- **WHAT TO DO**: An exact, picture-free copy of the listing is required.

- **DATASET SECTION**:
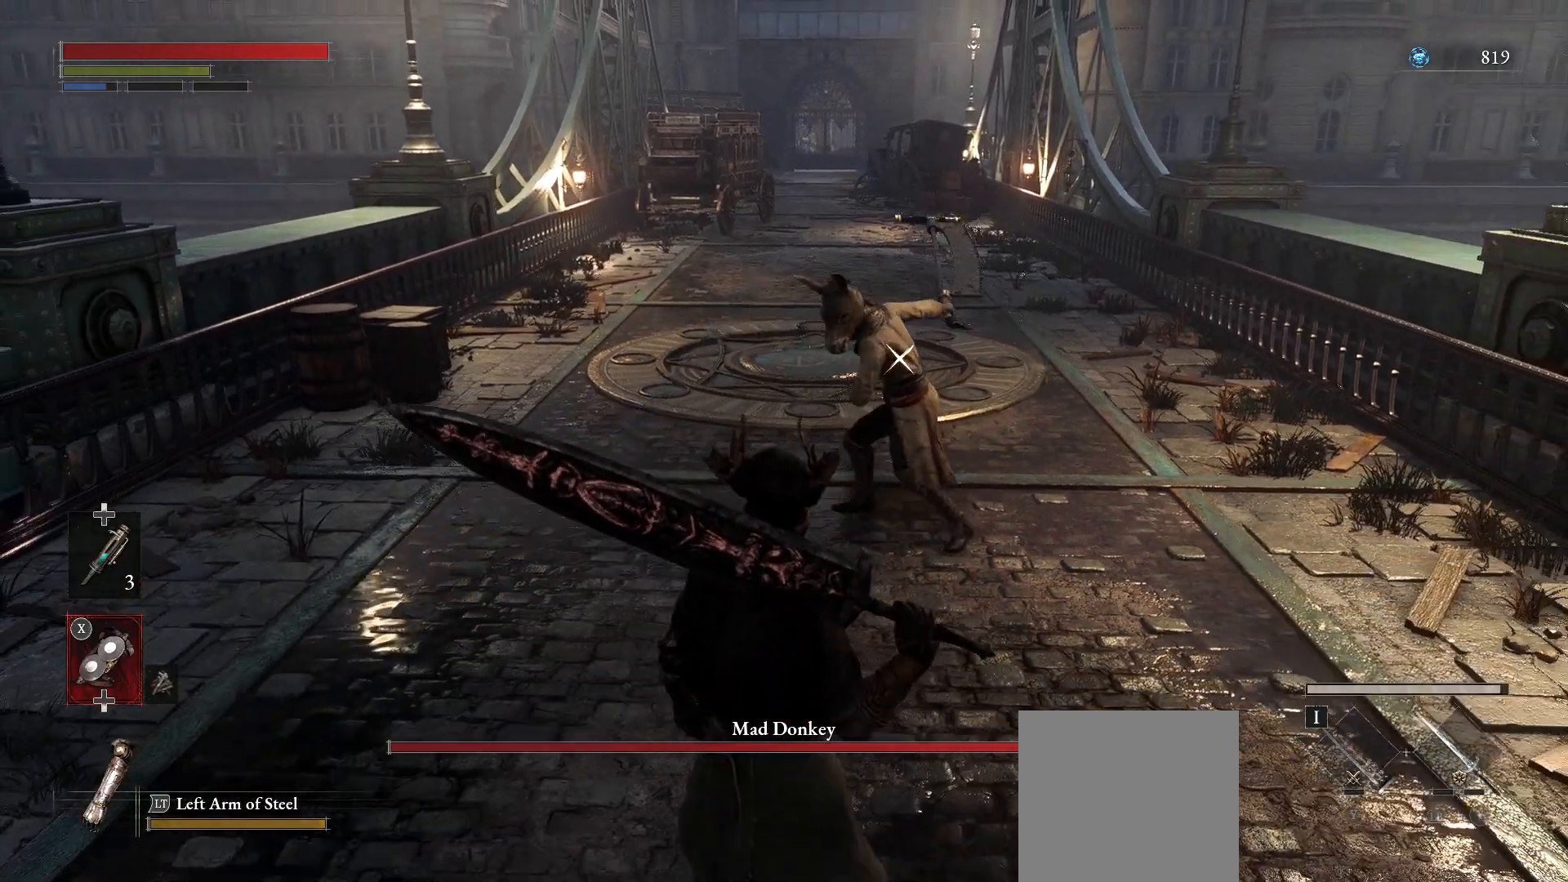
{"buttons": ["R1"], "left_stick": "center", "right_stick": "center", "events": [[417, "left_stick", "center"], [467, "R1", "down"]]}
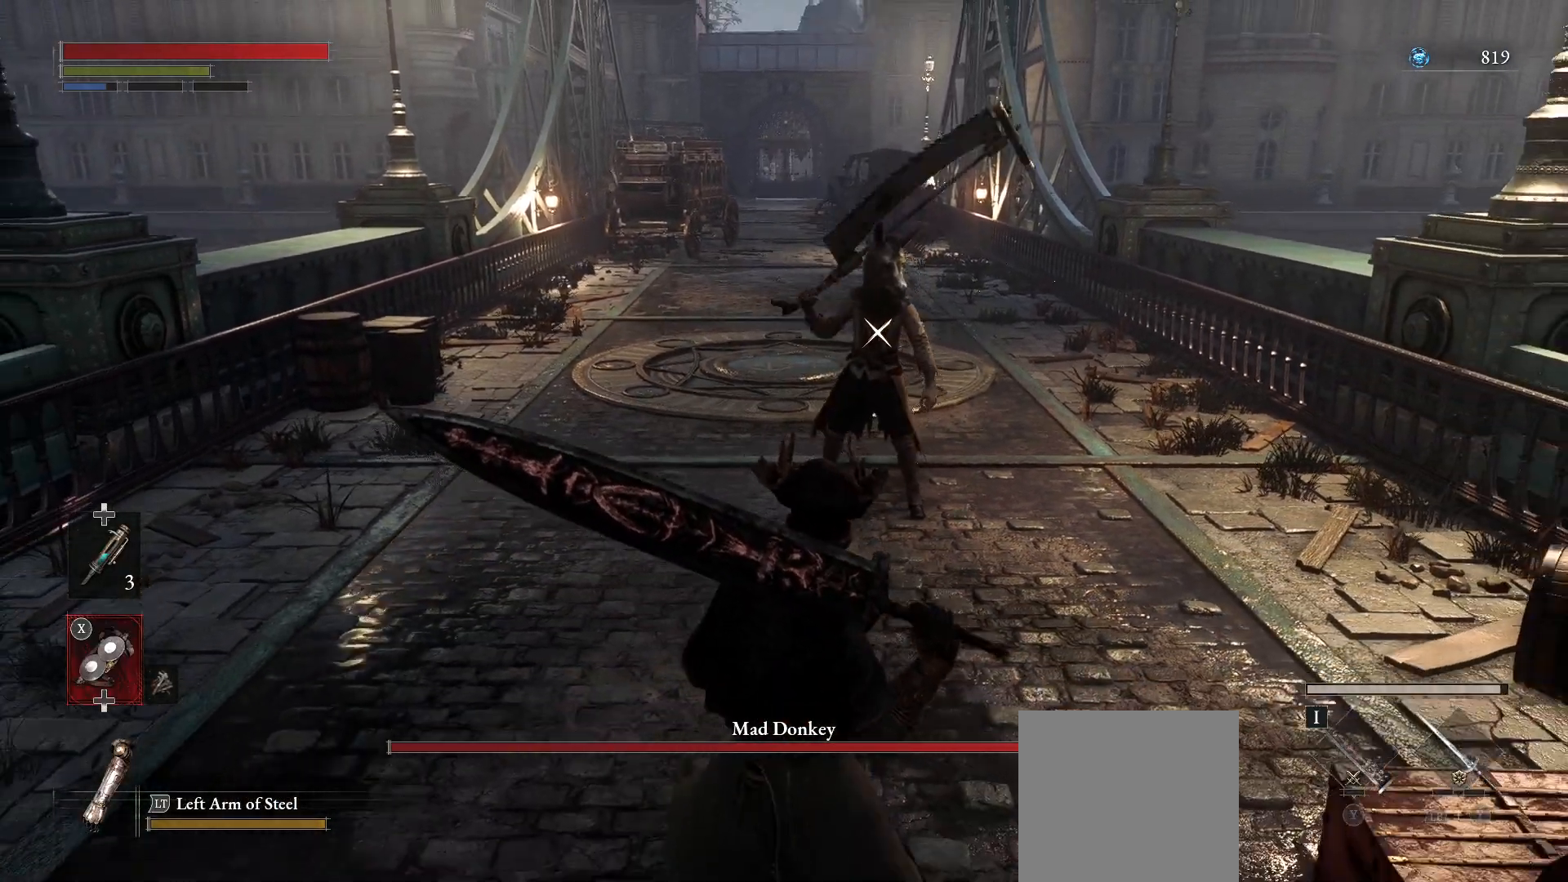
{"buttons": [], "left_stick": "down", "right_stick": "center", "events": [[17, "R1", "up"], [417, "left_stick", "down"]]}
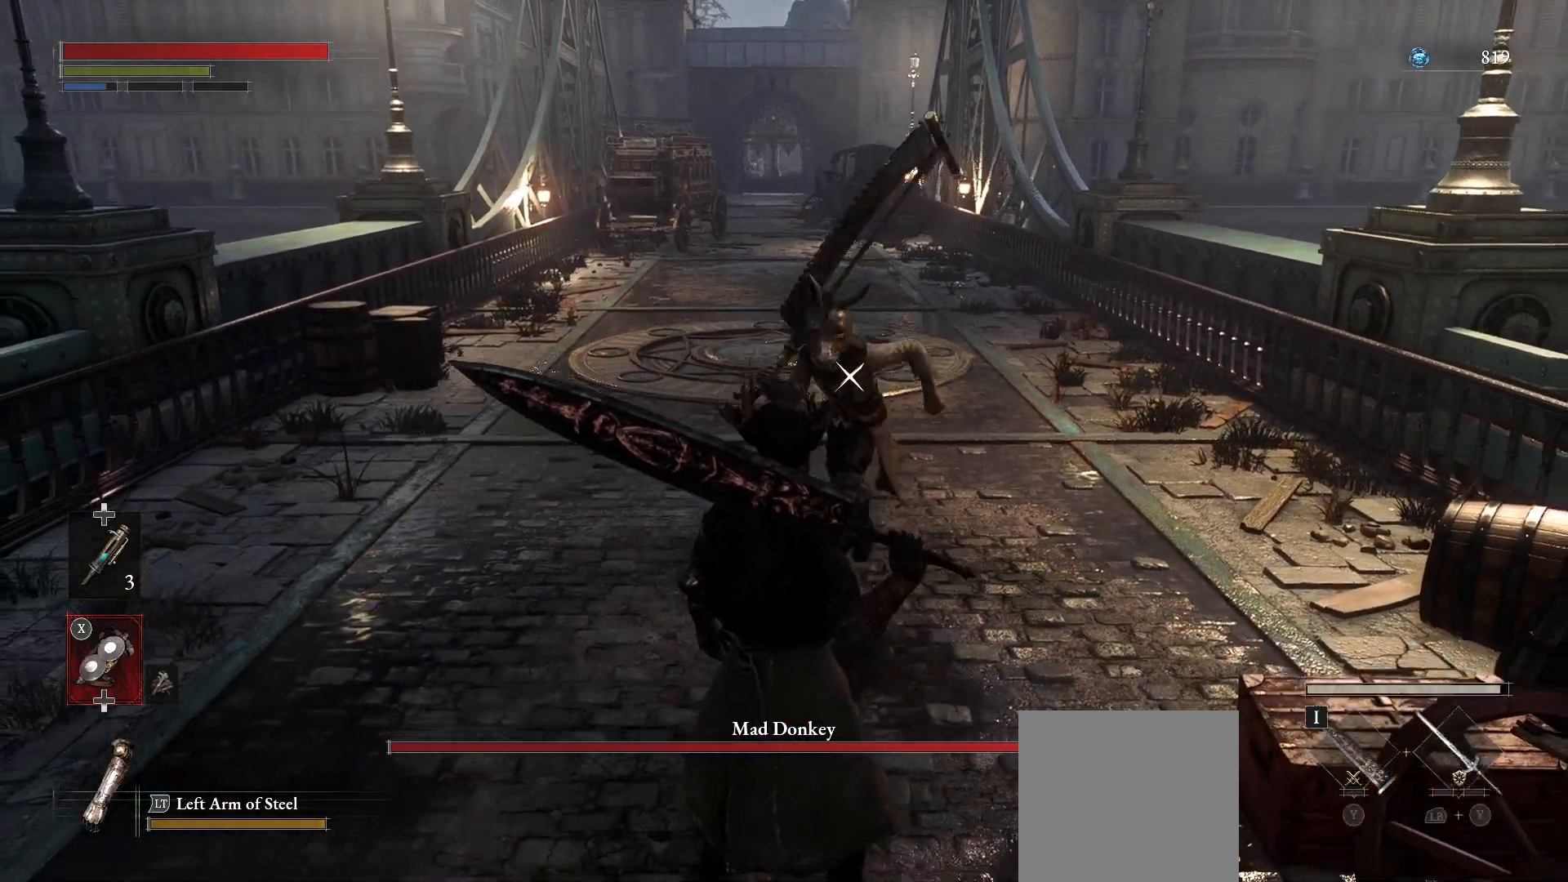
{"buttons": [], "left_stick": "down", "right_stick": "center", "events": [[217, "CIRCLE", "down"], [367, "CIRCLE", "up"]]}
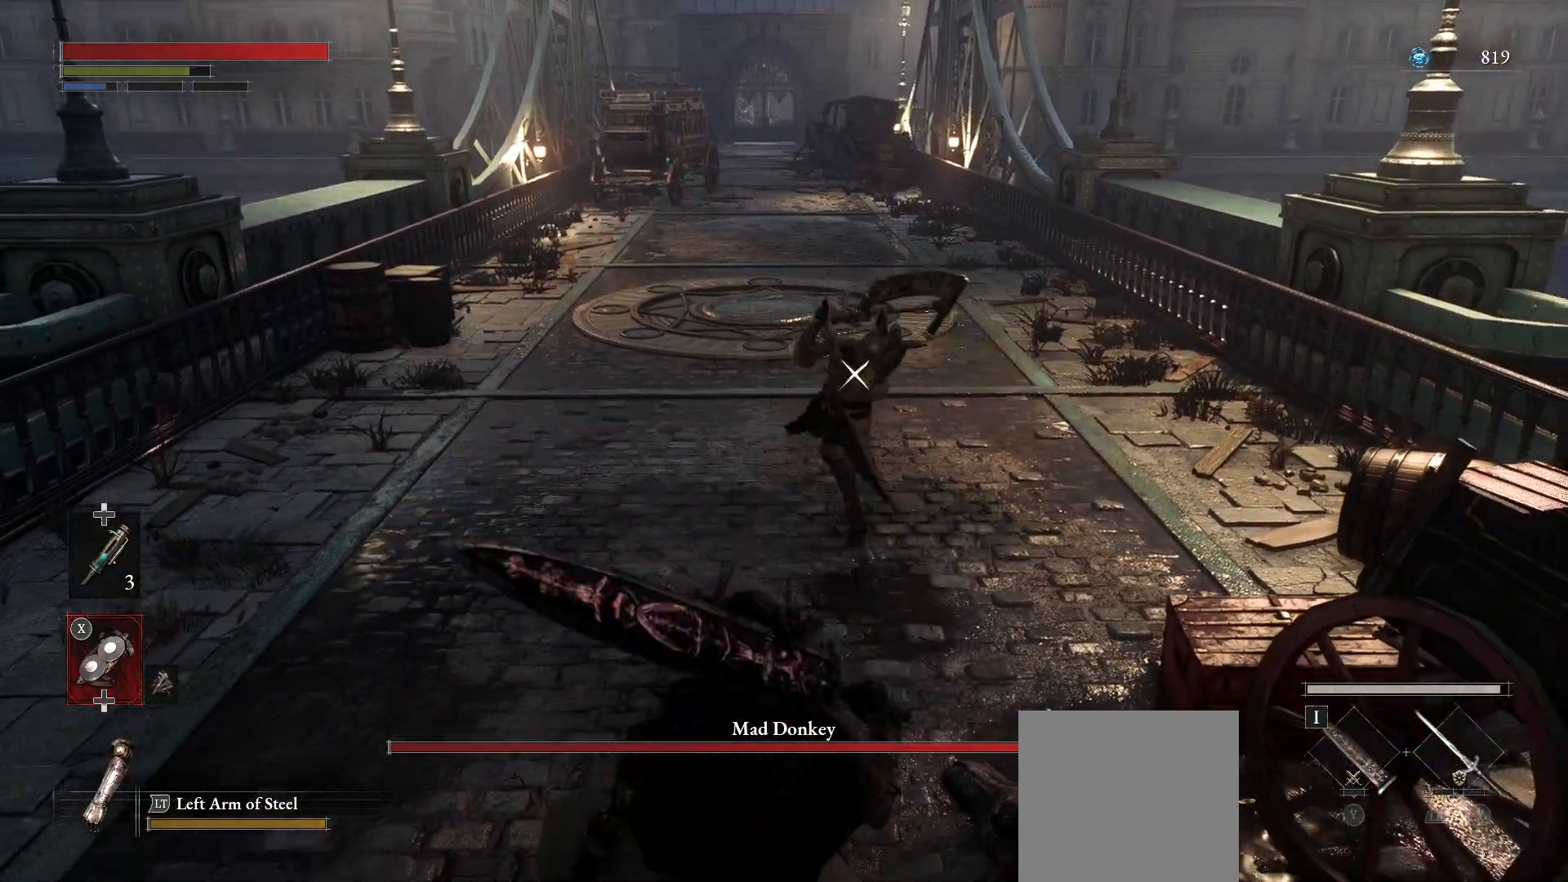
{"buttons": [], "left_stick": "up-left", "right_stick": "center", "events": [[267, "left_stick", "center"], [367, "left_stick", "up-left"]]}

- **SOLUTION FOR THIS EXERCISE**:
{"buttons": ["R1"], "left_stick": "center", "right_stick": "center", "events": [[417, "left_stick", "center"], [467, "R1", "down"]]}
{"buttons": [], "left_stick": "down", "right_stick": "center", "events": [[17, "R1", "up"], [417, "left_stick", "down"]]}
{"buttons": [], "left_stick": "down", "right_stick": "center", "events": [[217, "CIRCLE", "down"], [367, "CIRCLE", "up"]]}
{"buttons": [], "left_stick": "up-left", "right_stick": "center", "events": [[267, "left_stick", "center"], [367, "left_stick", "up-left"]]}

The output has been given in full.